Комментируя русско-ливонский договор 1554 года, историк Флоря отметил: «Заключение договора дало в руки русских политиков сильное средство давления на Ливонию. Появилось и законное основание для войны, если бы русское правительство решилось такую войну вести. Однако это не означает, что уже в 1554 году было принято принципиальное решение о войне с Ливонией. Многое зависело от того, как ливонская сторона будет выполнять условия соглашения».

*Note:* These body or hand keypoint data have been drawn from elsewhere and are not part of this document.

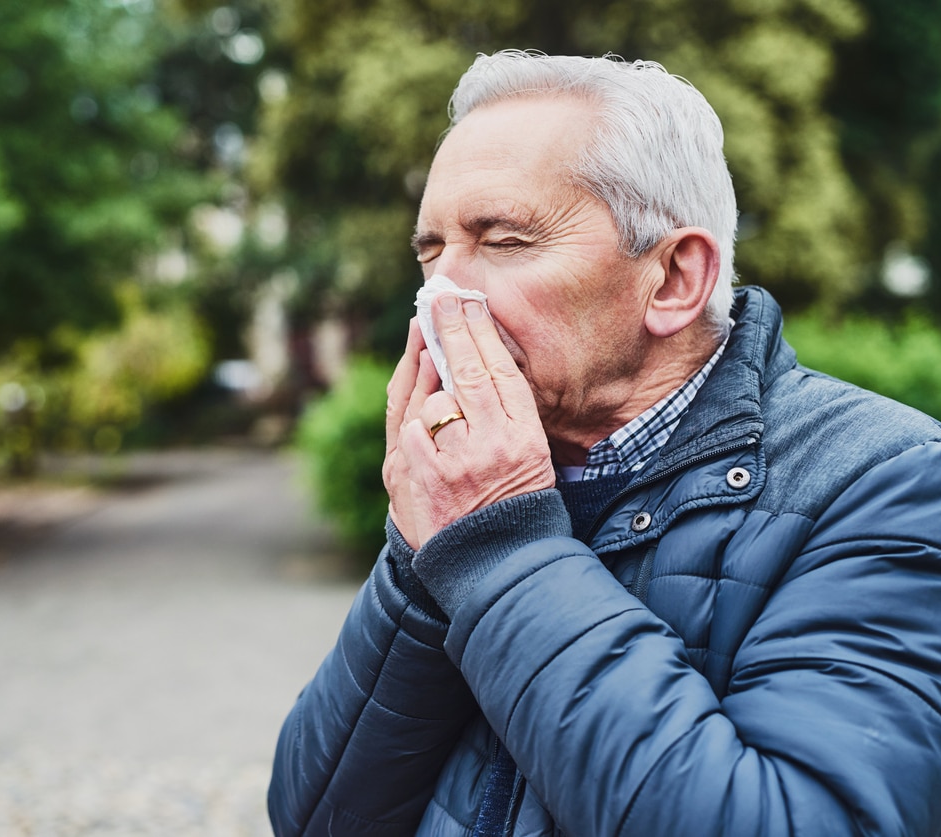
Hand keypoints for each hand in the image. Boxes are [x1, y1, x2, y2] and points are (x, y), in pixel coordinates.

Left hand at [384, 294, 554, 548]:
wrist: (499, 564)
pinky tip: (418, 413)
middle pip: (469, 373)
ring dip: (431, 388)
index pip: (502, 372)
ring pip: (435, 401)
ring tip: (434, 375)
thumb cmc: (515, 503)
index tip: (467, 303)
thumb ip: (507, 412)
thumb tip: (480, 358)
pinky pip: (410, 431)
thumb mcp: (530, 456)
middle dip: (451, 329)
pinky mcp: (425, 481)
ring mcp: (457, 463)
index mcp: (525, 437)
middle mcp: (494, 446)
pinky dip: (411, 422)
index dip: (482, 333)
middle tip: (439, 297)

Конечно, ничего нельзя утверждать с абсолютной уверенностью, как нельзя с уверенностью согласиться с последним доводом историка. Разбирая дела ливонского посольства 1554 года, принимая во внимание приводимые выше заявления московских дипломатов, да и сам текст заключенного тогда договора, выдержки из которого мы цитировали, трудно отрешиться от мысли, что развязывание в недалеком будущем войны против западного соседа — дело решенное. Возьмем к примеру еще один довод. По поводу разграбления в Ливонии русских церквей и гонения на православное духовенство московский царь еще ранее, до заключения договора, обратился к орденским властям с таким письмом:
«Необузданные ливонцы, противящиеся Богу и законному правительству! Вы переменили веру, свергли иго императора и папы римского; если они могут сносить от вас презрение и спокойно видеть храмы свои разграбленными, то я не могу и не хочу сносить обиду, нанесенную мне и моему Богу. Бог посылает во мне вам мстителя, долженствующего привести вас в послушание».

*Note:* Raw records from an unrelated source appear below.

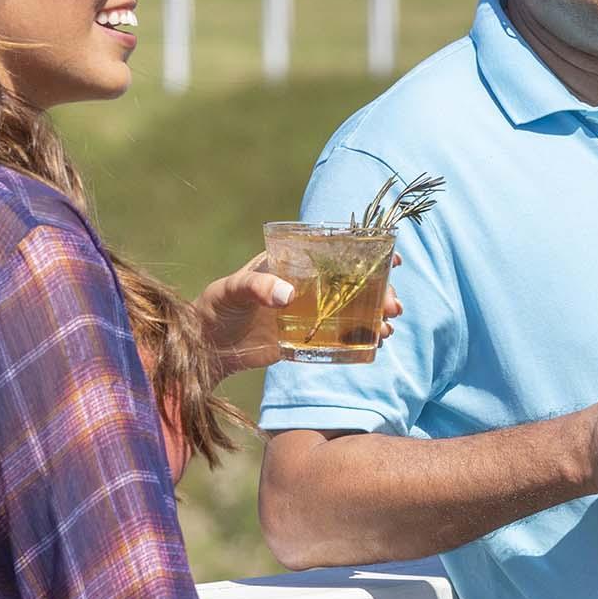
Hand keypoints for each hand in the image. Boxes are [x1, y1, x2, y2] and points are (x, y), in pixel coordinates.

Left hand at [199, 251, 404, 378]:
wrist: (204, 347)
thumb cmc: (215, 306)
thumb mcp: (232, 290)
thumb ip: (256, 288)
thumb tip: (288, 296)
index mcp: (294, 262)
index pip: (337, 251)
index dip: (368, 251)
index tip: (392, 257)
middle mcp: (308, 284)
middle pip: (355, 282)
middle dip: (381, 291)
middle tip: (393, 306)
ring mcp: (310, 312)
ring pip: (354, 308)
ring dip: (376, 315)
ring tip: (387, 328)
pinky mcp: (307, 339)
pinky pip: (340, 337)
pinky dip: (361, 338)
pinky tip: (377, 342)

Такое послание русского царя правительству иностранной державы не укладывается в категорию дипломатической переписки. Здесь нет даже тени попытки урегулировать конфликт мирным путем. По сути дела это прямой вызов: Иван IV бряцает оружием и открыто грозит соседу войной. Интересно, что переговоры с ливонской стороной на тот момент еще не закончились, орденские послы соглашались со всеми условиями русской стороны, сомнения в том, что договор будет ратифицирован, конечно, оставались, но формально отказ еще не прозвучал. Тем не менее московский правитель уже сейчас разговаривает с властями Ордена на таком языке, к которому обычно прибегают лишь тогда, когда все дипломатические средства урегулирования спорных проблем исчерпаны. Этим посланием русский царь снова очередной раз выдает себя: он уже встал на путь войны и для себя решение развязать войну против западного соседа уже принял. Дерптская дань и нападки на православную церковь — только придирки. Не будь их, русский царь нашел бы другие поводы к недовольству. Переговоры с ливонской стороной еще будут продолжаться, состоится еще и обмен посольскими визитами. Больше того, Грозный будет еще разыгрывать комедию фарса внутри своего двора, советуясь не только с Избранной радой, но и с Боярской думой насчет целесообразности открытия военных действий против Ливонии, в то время как сам он, похоже, все давно для себя решил.